Indeed Rawlings on many platforms professed his hatred for multiparty democracy because of the past destructive years that multiparty systems had brought to Ghana (i.e the Busia days). [4]
And his party candidate, John Atta-Mills, the current president of Ghana can be expected to have discussions on this and other aspects of leadership in Africa with Gaddafi during his Thursday visit.
Ghanaian multiparty democracy already gone bloody
Corruption has been swiftly returning to the Ghana political scene. Last week, during President Obama’s visit, a certain alleged $5000 Vodafone company bribe of Ghanaian members of parliament topped the news on Ghana radio stations, and other discussions of
bribes coming in from Nigerian governors were also hot topics. The last election was nothing but terrible as multiparty political hatred and strife was predominant and the deposed president threatened to bring in neighboring Togolese soldiers to take over the country in event of his loss. Bloody clashes broke out and many were injured or killed in the election turmoil, and with the expected increase in Ghana’s wealth with the oil that has been found, analysts predict the not uncommon chaos of multiparty democracy to soon plague Ghana, and Ghana’s fall from the Rawling revolution brought on fame.
Election violence excerpt:
Charred remains of houses, walls riddled with bullets, and burnt cars and are talismans of last week’s violence in the Northern Region’s capital of Tamale. Violence erupted following a shooting incident on 31 August that abruptly ended a political rally organized by the ruling New Patriotic Party.
A 12-hour curfew is currently in force… …Affected by the violence was Alhaji Mahama Jeboni, an opposition party chairman for the National Democratic Congress (NDC), who is based in Tamale.

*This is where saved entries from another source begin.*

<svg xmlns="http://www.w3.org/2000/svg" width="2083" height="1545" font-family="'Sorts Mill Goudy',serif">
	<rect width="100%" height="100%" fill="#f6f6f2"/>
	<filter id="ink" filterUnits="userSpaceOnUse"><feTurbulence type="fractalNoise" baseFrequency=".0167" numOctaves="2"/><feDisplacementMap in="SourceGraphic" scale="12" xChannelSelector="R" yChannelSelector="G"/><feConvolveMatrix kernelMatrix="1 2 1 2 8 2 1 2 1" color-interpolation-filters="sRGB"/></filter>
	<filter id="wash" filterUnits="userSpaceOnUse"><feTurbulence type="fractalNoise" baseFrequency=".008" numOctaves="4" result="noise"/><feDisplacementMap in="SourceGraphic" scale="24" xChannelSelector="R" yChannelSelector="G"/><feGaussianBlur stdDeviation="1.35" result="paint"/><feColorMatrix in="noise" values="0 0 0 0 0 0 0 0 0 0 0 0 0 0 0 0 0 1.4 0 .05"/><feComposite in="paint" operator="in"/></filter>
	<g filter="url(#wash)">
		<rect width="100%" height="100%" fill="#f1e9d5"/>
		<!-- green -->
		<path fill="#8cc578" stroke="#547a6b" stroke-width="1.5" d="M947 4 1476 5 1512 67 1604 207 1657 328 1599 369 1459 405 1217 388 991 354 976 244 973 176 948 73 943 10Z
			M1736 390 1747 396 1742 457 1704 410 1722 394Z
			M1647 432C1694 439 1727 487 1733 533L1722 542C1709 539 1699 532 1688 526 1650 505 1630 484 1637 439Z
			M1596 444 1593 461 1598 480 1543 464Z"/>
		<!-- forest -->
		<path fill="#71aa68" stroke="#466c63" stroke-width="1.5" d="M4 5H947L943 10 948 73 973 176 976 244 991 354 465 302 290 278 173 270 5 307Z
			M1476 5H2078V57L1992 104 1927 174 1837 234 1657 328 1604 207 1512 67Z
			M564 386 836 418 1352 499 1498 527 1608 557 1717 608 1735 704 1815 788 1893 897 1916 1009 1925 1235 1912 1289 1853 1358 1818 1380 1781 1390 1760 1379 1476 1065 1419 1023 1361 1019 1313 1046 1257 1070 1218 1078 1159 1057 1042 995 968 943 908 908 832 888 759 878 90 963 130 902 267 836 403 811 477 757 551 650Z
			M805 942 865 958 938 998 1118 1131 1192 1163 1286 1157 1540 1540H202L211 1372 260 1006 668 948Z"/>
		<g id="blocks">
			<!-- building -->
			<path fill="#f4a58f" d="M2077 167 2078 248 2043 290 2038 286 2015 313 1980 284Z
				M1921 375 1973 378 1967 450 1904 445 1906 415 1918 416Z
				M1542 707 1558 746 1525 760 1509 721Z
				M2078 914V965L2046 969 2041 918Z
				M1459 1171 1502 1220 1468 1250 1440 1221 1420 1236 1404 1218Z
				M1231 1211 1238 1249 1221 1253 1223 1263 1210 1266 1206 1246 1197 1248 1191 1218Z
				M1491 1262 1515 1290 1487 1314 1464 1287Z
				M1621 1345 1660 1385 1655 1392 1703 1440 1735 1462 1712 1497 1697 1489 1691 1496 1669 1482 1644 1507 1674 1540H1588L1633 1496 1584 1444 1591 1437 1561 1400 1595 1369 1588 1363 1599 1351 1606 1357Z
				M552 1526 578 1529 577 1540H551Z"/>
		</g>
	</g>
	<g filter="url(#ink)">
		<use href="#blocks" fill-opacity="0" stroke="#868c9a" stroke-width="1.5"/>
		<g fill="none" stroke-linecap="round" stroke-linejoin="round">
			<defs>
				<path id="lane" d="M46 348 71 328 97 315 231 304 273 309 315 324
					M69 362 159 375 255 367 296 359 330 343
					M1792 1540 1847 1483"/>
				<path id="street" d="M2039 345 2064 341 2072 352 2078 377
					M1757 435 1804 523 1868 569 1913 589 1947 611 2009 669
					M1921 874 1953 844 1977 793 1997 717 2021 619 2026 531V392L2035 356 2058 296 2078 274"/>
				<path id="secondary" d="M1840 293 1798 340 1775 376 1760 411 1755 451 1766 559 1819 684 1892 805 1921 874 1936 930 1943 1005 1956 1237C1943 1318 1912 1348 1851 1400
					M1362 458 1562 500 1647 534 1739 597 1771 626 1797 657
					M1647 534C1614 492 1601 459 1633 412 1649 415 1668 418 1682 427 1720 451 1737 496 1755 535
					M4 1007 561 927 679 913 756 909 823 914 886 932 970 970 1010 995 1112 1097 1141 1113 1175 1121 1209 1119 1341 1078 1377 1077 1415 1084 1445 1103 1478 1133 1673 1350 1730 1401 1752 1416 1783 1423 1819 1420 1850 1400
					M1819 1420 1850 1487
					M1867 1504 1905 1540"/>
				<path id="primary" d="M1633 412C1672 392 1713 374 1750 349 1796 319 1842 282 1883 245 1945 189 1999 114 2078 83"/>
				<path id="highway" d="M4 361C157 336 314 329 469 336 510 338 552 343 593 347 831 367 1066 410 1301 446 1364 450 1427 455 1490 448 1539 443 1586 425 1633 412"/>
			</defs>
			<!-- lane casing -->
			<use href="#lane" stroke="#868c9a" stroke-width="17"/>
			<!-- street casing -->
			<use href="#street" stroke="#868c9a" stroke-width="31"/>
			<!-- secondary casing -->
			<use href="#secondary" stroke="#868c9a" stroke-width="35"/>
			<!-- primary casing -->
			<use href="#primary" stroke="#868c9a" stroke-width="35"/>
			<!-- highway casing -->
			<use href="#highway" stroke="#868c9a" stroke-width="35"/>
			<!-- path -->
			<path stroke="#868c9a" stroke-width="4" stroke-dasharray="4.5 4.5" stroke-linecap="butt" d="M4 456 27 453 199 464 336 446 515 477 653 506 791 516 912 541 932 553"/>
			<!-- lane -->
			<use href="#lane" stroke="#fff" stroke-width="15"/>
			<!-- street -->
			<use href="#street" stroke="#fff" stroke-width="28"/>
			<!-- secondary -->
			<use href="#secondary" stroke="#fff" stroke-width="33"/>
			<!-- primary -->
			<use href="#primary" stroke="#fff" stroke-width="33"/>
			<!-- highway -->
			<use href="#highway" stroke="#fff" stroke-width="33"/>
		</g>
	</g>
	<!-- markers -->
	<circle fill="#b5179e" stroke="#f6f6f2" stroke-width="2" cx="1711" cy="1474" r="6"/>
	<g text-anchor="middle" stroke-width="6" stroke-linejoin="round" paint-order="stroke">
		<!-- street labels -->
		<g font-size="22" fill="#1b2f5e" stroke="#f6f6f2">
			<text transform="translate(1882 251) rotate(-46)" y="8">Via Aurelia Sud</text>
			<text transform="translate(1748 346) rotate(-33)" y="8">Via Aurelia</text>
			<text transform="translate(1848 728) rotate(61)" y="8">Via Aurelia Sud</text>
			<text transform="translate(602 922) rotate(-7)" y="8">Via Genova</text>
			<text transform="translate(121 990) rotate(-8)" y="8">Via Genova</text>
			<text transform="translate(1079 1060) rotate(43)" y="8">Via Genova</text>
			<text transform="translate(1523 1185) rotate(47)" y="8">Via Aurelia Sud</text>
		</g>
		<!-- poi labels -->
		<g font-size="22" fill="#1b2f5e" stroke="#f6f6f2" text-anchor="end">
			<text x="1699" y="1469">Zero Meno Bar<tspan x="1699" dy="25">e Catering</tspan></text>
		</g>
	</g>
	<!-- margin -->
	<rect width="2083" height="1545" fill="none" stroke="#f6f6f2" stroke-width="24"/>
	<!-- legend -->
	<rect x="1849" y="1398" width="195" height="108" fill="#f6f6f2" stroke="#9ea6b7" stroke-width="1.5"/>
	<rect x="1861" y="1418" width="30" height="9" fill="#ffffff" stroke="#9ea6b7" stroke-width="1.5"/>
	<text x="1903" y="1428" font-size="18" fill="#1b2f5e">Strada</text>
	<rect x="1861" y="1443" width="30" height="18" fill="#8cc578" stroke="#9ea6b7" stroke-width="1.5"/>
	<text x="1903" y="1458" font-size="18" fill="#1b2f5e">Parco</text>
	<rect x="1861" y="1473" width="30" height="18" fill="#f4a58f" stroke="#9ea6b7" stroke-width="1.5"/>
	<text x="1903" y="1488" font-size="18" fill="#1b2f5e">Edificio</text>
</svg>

His 30-year-old daughter, Sayakulu Mahama Jeboni told IRIN, “The attackers asked my father to choose between his life and his properties. There were about a hundred people all armed. They were arguing whether to burn the houses first or my father’s commercial vehicles. They set fire to all of his eight cars.” She said the flames razed their three homes to the ground. “Everything was burnt, all our possessions, possessions dating back to one hundred years. We have nothing left,” Jeboni told IRIN. [5]
For now, Ghanaian’s are very optimistic and anticipatory of Muammar Gaddafi’s historic visit, and hope he can shore up security risk issues that Ghana expects to arise with the newly discoverd wealth status, as well as discuss good and stable systems of governance for African nations and the continent as a whole.